> _Task list_:
[1] Translate this sentence from the blog post on PHP interfaces into Spanish: "I fully admit, while I knew the basics of interfaces in PHP, I couldn’t really see much use for them."
[2] According to the blog post on PHP interfaces, what is the name of the core application being redone?
[3] Write a continuation of the blog post on PHP interfaces, picking up after its last sentence.
---------- Document extract ----------
Diving into Abstract Classes!


I fully admit, while I knew the basics of interfaces in PHP, I couldn’t really see much use for them.  They just didn’t seem to have much purpose to me, so I mostly ignored their existing.  Until now!

While working on the redo of one of our core applications, AgriLife People (ALP), it finally clicked on how they can be useful!  So, one big aspect of ALP is a system for submitting requests to modify people, positions, and/or IT services.  These are done through over a dozen “wizards”, which guide the requestor through several pages to complete the request, with some pages’ form fields being determined by previous entries.  Some of these requests include requirements for approvals from one or more persons, and sometimes requests are added by backend systems rather than users.

These wizards are all under a single module, and while each one has its own unique combination of what it involves, they also have some bits that are common across most, if not all, of them.  For example, everyone needs to check the requestor’s access to ensure they have the necessary rights to work on the person they are trying to submit a request for, and that said person isn’t locked to changes due to an existing request waiting to process.

As I was starting work on the first one, I realized that an interface could be a useful way to ensure that all of the individual wizard controllers, and possibly other aspects as well, follow some minimal, consistent guidelines to improve code quality, maintainability, and ensure that other parts of the module that works with all the wizard results can properly get expected stuff. For the short explanation, interfaces are special “classes” that describe specific methods that any class that implements it must implement, without describing how those methods are implemented beyond any required arguments and optional type-hinting.
---------- Data supplied ----------
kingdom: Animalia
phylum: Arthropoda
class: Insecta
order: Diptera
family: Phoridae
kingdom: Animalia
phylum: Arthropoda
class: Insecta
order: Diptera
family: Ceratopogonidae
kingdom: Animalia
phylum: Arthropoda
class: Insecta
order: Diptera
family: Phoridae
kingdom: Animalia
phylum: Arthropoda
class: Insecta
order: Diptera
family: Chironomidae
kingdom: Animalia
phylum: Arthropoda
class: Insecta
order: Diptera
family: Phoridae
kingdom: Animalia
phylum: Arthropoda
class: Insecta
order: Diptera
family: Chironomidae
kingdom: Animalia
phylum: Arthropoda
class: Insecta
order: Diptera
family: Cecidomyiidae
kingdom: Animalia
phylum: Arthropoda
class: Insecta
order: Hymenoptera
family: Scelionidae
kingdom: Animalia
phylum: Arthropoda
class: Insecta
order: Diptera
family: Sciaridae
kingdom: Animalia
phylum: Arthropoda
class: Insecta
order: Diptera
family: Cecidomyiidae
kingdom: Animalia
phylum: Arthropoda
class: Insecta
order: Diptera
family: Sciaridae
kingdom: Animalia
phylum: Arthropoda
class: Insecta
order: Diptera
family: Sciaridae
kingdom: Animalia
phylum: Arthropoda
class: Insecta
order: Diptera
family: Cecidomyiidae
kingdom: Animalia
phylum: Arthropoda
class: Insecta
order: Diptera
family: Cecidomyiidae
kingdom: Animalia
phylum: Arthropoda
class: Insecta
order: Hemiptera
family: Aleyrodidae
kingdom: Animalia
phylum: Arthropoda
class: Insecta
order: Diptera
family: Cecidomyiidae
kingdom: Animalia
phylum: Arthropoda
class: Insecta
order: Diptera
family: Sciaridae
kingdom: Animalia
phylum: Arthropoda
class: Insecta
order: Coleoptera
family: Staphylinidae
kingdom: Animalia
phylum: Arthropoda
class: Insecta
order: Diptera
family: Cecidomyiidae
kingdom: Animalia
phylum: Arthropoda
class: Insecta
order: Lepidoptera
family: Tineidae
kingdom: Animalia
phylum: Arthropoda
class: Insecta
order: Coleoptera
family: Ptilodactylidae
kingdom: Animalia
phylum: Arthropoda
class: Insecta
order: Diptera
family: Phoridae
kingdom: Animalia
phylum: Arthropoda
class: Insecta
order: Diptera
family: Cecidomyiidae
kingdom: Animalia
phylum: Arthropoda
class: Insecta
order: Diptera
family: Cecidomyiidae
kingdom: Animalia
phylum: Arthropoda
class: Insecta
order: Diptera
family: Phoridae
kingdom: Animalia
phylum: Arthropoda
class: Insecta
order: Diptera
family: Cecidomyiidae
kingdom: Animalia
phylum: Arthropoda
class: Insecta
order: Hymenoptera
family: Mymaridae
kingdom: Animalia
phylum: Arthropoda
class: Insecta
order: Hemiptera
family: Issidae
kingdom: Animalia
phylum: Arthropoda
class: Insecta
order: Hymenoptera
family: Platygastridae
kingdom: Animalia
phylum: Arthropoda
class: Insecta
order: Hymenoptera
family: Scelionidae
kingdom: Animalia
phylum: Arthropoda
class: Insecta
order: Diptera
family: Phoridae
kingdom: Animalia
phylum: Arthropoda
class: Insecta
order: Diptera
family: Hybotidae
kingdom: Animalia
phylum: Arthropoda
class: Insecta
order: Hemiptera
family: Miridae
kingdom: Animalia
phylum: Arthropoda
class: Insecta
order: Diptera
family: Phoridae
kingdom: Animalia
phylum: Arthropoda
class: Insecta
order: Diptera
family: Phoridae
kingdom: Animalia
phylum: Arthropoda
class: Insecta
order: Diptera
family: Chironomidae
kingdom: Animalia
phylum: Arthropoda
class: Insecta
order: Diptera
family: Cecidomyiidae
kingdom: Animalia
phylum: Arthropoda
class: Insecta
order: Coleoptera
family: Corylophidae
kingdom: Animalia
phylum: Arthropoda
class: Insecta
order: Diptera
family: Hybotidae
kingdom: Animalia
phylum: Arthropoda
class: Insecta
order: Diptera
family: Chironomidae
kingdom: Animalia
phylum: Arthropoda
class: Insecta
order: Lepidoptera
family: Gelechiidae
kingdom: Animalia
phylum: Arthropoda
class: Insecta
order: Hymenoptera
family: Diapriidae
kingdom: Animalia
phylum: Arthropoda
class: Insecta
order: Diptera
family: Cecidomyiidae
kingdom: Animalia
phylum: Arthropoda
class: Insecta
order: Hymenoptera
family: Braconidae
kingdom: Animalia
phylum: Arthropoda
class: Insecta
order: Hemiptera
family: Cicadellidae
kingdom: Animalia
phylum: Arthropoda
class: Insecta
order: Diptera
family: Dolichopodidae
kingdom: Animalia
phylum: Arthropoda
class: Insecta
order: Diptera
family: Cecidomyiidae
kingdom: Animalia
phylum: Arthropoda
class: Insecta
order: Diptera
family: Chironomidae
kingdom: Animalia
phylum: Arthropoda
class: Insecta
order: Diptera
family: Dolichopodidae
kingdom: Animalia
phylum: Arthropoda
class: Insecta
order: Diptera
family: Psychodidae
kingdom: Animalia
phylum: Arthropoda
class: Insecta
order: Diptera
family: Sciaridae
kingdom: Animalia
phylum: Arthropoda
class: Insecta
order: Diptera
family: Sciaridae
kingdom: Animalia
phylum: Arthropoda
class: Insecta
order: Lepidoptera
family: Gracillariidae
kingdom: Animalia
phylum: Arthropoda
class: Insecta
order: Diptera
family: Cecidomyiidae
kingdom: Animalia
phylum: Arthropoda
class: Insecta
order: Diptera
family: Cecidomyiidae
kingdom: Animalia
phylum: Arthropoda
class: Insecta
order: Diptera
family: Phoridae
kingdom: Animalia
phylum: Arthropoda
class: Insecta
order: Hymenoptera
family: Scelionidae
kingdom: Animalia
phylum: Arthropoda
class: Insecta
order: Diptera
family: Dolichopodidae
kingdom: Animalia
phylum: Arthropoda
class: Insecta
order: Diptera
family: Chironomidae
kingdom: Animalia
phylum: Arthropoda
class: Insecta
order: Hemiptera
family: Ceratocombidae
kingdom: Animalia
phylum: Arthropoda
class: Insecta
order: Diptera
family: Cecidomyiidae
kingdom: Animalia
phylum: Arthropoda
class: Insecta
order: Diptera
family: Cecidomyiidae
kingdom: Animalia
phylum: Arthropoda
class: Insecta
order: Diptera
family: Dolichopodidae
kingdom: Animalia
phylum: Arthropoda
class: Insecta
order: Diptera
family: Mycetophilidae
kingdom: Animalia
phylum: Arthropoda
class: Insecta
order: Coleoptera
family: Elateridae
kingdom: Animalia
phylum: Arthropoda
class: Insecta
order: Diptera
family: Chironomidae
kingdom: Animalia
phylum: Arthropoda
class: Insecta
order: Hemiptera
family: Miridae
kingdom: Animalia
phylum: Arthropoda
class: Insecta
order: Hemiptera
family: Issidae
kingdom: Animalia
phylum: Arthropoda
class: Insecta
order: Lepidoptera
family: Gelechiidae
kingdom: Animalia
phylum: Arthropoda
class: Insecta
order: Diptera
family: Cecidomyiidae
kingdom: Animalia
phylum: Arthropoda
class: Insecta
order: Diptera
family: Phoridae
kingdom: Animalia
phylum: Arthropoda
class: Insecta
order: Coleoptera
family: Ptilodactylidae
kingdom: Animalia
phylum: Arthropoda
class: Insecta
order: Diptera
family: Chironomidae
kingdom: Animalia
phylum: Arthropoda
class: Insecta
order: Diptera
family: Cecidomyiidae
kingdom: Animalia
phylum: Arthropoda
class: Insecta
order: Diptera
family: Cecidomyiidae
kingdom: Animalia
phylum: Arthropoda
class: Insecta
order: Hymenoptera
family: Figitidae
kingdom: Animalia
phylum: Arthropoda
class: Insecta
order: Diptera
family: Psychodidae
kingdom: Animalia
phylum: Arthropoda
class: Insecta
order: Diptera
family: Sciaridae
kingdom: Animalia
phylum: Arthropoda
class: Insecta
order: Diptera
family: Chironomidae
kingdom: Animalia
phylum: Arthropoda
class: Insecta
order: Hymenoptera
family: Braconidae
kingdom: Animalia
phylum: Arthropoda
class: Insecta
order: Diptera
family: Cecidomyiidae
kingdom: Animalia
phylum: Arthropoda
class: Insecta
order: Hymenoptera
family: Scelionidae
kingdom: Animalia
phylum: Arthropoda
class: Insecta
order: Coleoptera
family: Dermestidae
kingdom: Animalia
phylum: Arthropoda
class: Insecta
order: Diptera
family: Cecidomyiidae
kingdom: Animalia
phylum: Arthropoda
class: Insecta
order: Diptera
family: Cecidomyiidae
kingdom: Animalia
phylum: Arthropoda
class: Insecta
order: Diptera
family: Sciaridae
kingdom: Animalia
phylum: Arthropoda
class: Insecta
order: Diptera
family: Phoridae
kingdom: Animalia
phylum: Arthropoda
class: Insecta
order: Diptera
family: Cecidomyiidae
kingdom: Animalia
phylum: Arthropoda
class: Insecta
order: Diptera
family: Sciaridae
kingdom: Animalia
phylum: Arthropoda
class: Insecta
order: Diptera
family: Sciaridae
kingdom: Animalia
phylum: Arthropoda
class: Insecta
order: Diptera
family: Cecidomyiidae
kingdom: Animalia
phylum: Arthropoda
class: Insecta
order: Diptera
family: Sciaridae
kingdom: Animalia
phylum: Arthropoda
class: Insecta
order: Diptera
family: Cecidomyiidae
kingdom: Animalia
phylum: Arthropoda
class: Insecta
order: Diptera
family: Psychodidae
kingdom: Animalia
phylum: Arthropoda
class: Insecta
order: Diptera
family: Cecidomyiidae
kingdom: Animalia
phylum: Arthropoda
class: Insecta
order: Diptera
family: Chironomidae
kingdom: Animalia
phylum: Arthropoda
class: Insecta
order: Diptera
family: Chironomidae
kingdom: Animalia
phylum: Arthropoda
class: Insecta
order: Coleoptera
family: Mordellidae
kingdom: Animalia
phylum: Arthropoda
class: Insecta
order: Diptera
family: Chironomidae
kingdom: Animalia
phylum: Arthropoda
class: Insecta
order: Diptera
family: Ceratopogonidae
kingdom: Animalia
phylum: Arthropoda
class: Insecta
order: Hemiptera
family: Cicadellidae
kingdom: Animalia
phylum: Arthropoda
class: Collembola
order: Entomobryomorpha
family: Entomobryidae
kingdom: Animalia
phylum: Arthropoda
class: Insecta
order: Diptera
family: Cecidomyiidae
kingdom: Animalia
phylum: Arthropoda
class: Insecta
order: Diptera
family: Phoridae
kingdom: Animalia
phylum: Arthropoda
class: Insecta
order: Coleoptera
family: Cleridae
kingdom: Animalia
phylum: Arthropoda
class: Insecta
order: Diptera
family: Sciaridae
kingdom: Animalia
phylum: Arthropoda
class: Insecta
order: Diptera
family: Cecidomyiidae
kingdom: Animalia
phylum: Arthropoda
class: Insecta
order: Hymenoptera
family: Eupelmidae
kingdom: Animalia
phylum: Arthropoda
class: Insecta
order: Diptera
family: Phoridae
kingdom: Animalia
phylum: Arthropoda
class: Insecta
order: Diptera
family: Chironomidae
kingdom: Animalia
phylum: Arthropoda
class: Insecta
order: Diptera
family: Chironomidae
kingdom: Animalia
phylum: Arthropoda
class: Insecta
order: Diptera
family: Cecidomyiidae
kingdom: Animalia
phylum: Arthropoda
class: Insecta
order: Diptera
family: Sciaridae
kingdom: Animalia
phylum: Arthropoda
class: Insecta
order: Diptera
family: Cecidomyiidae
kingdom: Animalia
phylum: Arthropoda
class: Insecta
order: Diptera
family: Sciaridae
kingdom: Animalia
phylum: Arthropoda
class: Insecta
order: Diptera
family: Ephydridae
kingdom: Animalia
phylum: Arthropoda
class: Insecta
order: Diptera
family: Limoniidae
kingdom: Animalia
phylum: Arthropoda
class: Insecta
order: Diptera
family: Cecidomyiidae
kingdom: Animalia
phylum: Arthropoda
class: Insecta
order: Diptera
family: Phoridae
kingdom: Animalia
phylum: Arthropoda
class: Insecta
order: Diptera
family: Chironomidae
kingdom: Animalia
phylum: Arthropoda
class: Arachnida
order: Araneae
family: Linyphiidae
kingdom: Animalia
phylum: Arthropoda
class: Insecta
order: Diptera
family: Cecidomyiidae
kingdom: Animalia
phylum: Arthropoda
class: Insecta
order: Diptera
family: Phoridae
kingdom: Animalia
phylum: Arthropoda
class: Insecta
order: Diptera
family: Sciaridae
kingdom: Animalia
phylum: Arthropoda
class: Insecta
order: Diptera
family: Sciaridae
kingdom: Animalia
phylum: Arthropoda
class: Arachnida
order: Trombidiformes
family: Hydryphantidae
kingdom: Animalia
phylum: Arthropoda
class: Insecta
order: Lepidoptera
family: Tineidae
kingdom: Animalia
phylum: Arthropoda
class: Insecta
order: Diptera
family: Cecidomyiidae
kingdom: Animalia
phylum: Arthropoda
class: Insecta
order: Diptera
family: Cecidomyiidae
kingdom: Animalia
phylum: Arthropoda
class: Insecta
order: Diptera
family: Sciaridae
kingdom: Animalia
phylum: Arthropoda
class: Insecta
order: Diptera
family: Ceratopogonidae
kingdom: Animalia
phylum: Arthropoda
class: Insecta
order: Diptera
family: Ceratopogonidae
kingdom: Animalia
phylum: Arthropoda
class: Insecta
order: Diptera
----------
> _Task answers_:
[1] Lo admito plenamente: aunque conocía los conceptos básicos de las interfaces en PHP, realmente no les veía mucha utilidad.

[2] AgriLife People (ALP).

[3]
Having never done an interface, I started reading up on documentation on it and learned about abstract classes.  I hadn’t really heard about them, though I most likely had seen them even if I wasn’t paying much attention to them.  An abstract class is similar to an interface, with one big exception: it can have both abstract methods to just say “hey any class extending me must have these methods with these arguments, at minimum.  Like interfaces, you can also do type-hinting on these abstract methods.  But, unlike an interface, an abstract class can also have methods with bodies that are then usable by any of the child classes that extend it!

For our needs, this was much more fitting than an interface, because certain core methods can go straight in the abstract class versus having to be repeated in each child – meaningless code duplication and much better maintainability!

In this case, all of my wizards need to have at least four things passed in for dependency injection because they are integral to all of them.  So the abstract class controller has an abstract construct that dictates those four required items to be included in each child wizard construct.  But this also allows each child to have more dependencies injected if needed while ensuring the same four are always there.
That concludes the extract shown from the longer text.